-------- Given data
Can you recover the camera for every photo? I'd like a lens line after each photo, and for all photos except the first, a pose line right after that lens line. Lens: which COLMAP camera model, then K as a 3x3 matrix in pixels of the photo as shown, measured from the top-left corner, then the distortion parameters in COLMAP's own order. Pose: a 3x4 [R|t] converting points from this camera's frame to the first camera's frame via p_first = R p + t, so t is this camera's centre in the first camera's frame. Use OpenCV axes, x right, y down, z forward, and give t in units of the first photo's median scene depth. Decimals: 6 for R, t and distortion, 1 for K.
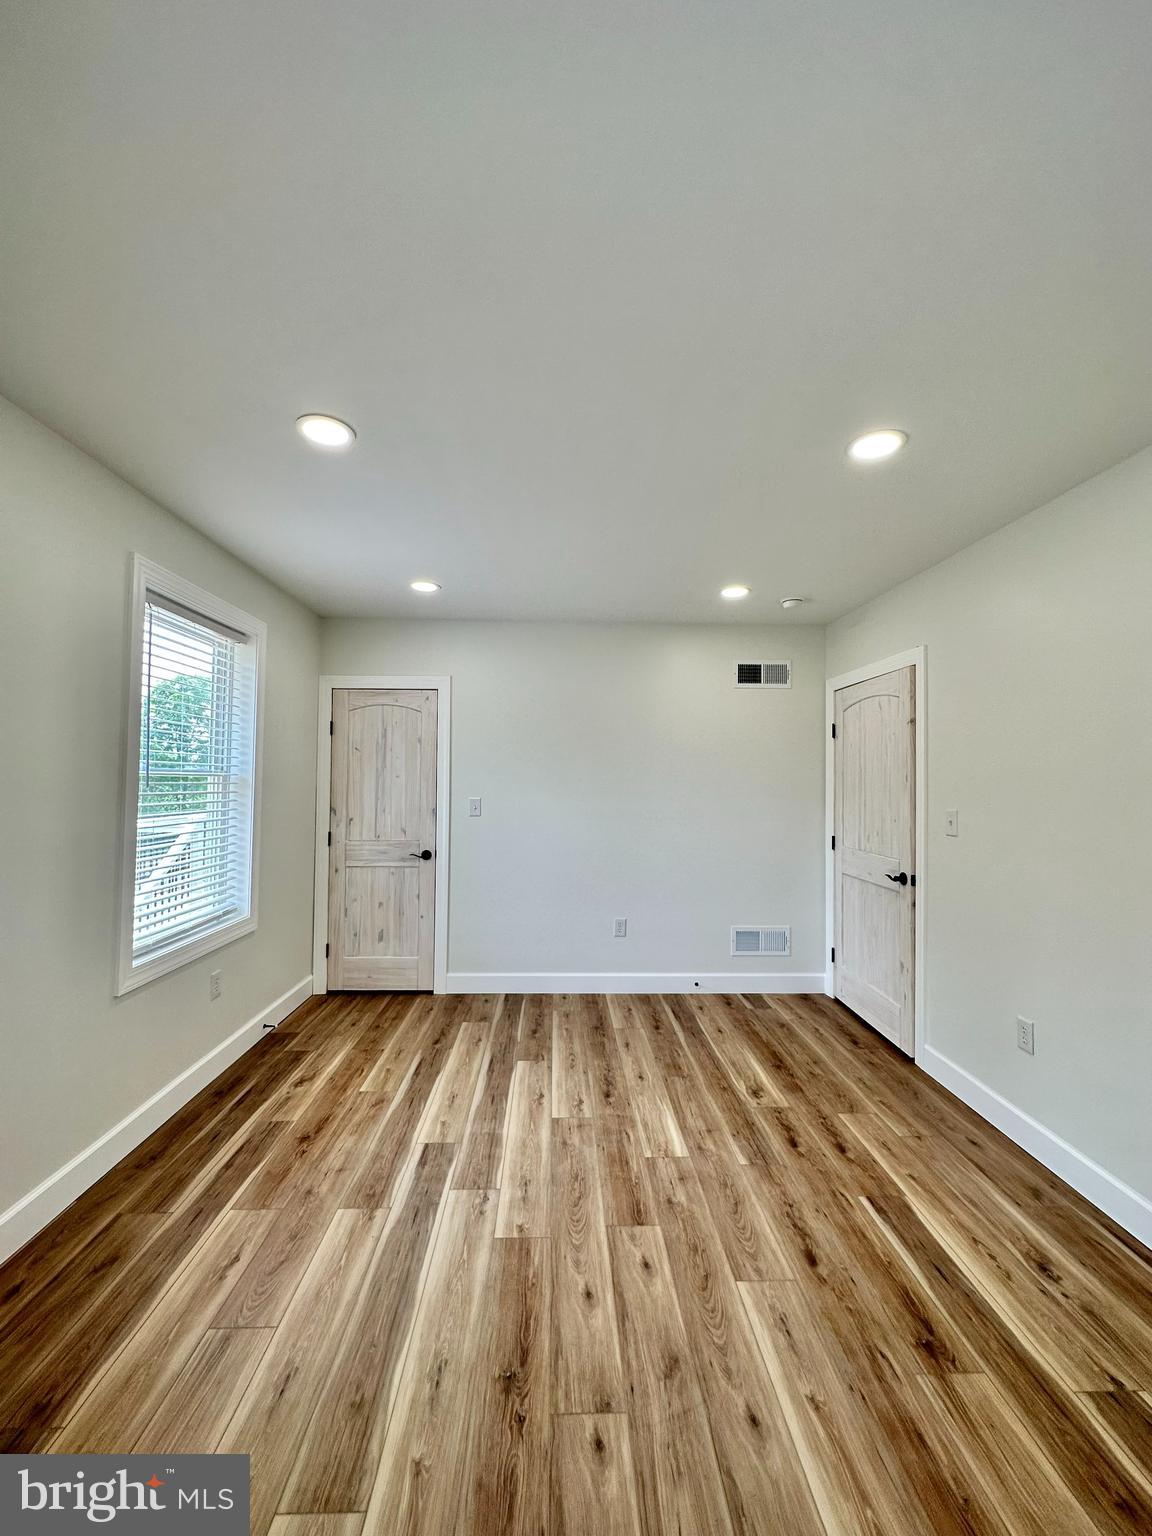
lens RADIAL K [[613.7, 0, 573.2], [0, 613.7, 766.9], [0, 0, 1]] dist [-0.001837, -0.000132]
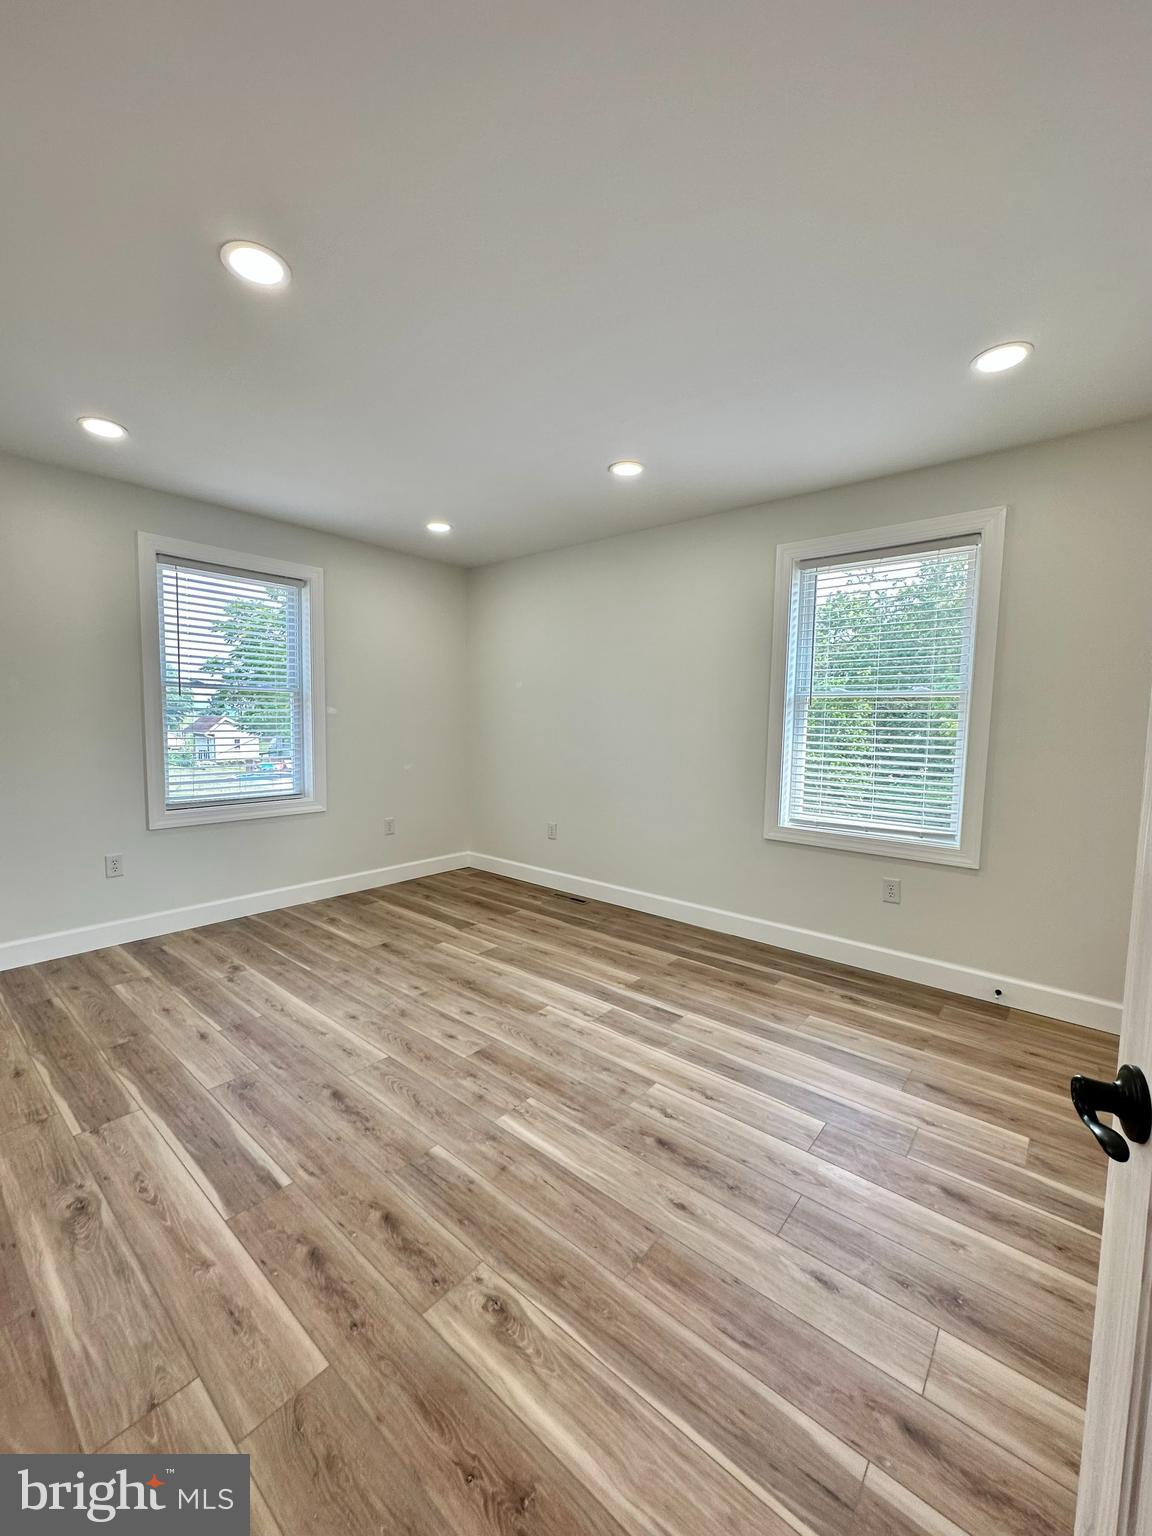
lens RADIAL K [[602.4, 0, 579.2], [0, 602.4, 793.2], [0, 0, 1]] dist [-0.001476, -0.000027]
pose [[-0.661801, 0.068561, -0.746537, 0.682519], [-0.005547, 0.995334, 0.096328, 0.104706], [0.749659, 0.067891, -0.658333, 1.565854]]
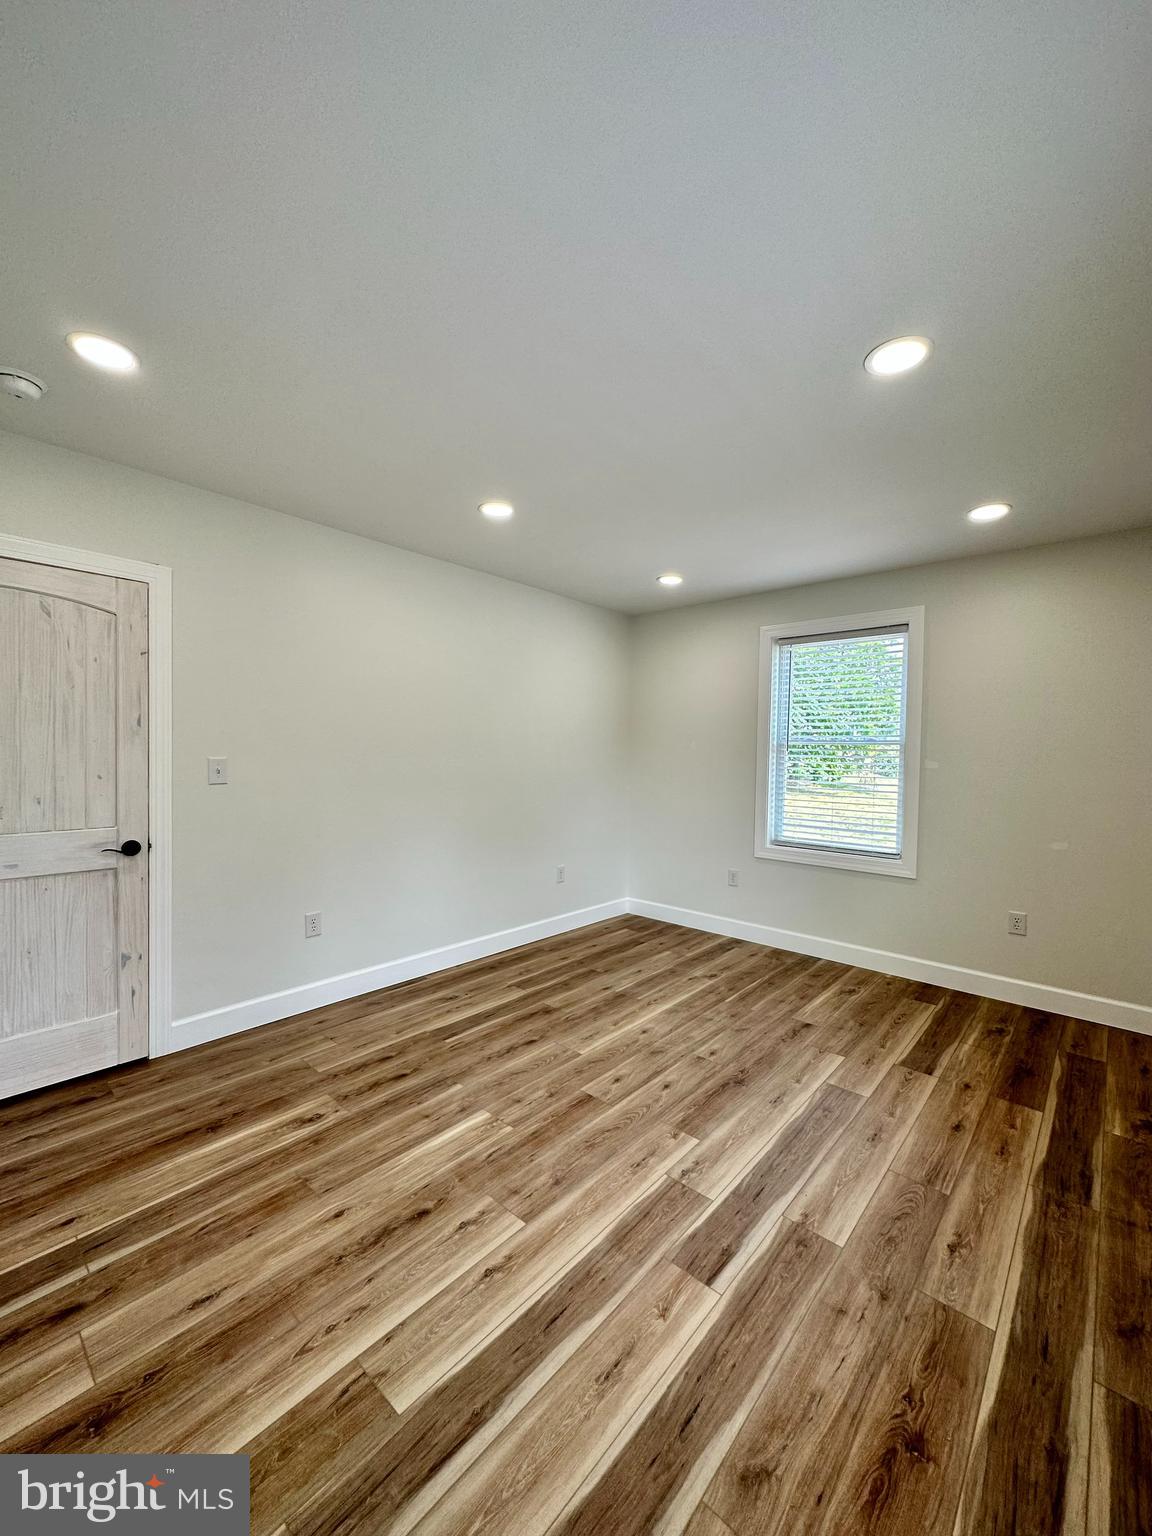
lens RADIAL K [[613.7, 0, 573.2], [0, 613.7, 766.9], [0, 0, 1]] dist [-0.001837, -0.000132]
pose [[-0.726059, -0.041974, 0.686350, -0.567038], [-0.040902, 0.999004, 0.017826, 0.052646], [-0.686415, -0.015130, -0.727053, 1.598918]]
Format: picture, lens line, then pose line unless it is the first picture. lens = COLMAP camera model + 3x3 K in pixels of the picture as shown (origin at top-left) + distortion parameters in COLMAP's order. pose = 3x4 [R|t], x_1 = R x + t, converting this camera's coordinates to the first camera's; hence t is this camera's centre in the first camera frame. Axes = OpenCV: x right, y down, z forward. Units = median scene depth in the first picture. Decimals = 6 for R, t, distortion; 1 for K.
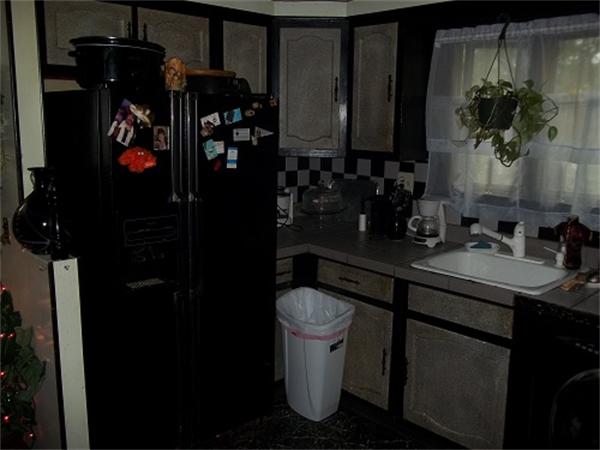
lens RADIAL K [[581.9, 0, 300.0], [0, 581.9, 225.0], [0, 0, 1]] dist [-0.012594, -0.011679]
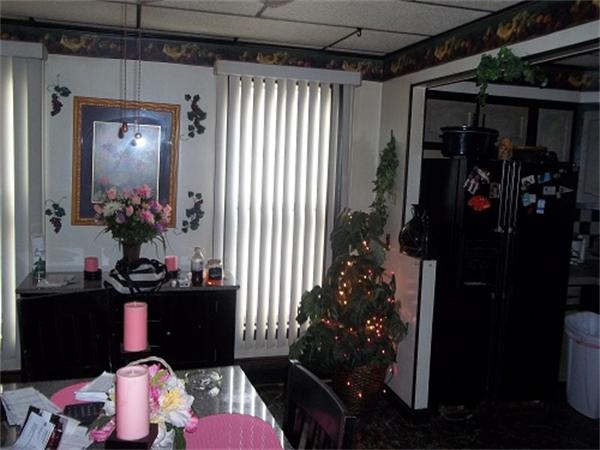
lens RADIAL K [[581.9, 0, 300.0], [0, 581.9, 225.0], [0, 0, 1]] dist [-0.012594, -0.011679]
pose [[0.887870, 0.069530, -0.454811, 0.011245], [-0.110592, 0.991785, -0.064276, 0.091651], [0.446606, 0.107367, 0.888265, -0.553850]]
----------------
> Aim of the task: Please copy out each line above exactly as written, but not the pictures.

> Solved exercise:
Can you recover the camera for every photo? I'd like a lens line after each photo, and for all photos except the first, a pose line right after that lens line. Lens: which COLMAP camera model, then K as a 3x3 matrix in pixels of the photo as shown, measured from the top-left corner, then the distortion parameters in COLMAP's own order. Pose: a 3x4 [R|t] converting points from this camera's frame to the first camera's frame via p_first = R p + t, so t is this camera's centre in the first camera's frame. Use OpenCV axes, x right, y down, z forward, and give t in units of the first photo's median scene depth. Decimals: 6 for R, t and distortion, 1 for K.
lens RADIAL K [[613.7, 0, 573.2], [0, 613.7, 766.9], [0, 0, 1]] dist [-0.001837, -0.000132]
lens RADIAL K [[602.4, 0, 579.2], [0, 602.4, 793.2], [0, 0, 1]] dist [-0.001476, -0.000027]
pose [[-0.661801, 0.068561, -0.746537, 0.682519], [-0.005547, 0.995334, 0.096328, 0.104706], [0.749659, 0.067891, -0.658333, 1.565854]]
lens RADIAL K [[613.7, 0, 573.2], [0, 613.7, 766.9], [0, 0, 1]] dist [-0.001837, -0.000132]
pose [[-0.726059, -0.041974, 0.686350, -0.567038], [-0.040902, 0.999004, 0.017826, 0.052646], [-0.686415, -0.015130, -0.727053, 1.598918]]
Format: picture, lens line, then pose line unless it is the first picture. lens = COLMAP camera model + 3x3 K in pixels of the picture as shown (origin at top-left) + distortion parameters in COLMAP's order. pose = 3x4 [R|t], x_1 = R x + t, converting this camera's coordinates to the first camera's; hence t is this camera's centre in the first camera frame. Axes = OpenCV: x right, y down, z forward. Units = median scene depth in the first picture. Decimals = 6 for R, t, distortion; 1 for K.
lens RADIAL K [[581.9, 0, 300.0], [0, 581.9, 225.0], [0, 0, 1]] dist [-0.012594, -0.011679]
lens RADIAL K [[581.9, 0, 300.0], [0, 581.9, 225.0], [0, 0, 1]] dist [-0.012594, -0.011679]
pose [[0.887870, 0.069530, -0.454811, 0.011245], [-0.110592, 0.991785, -0.064276, 0.091651], [0.446606, 0.107367, 0.888265, -0.553850]]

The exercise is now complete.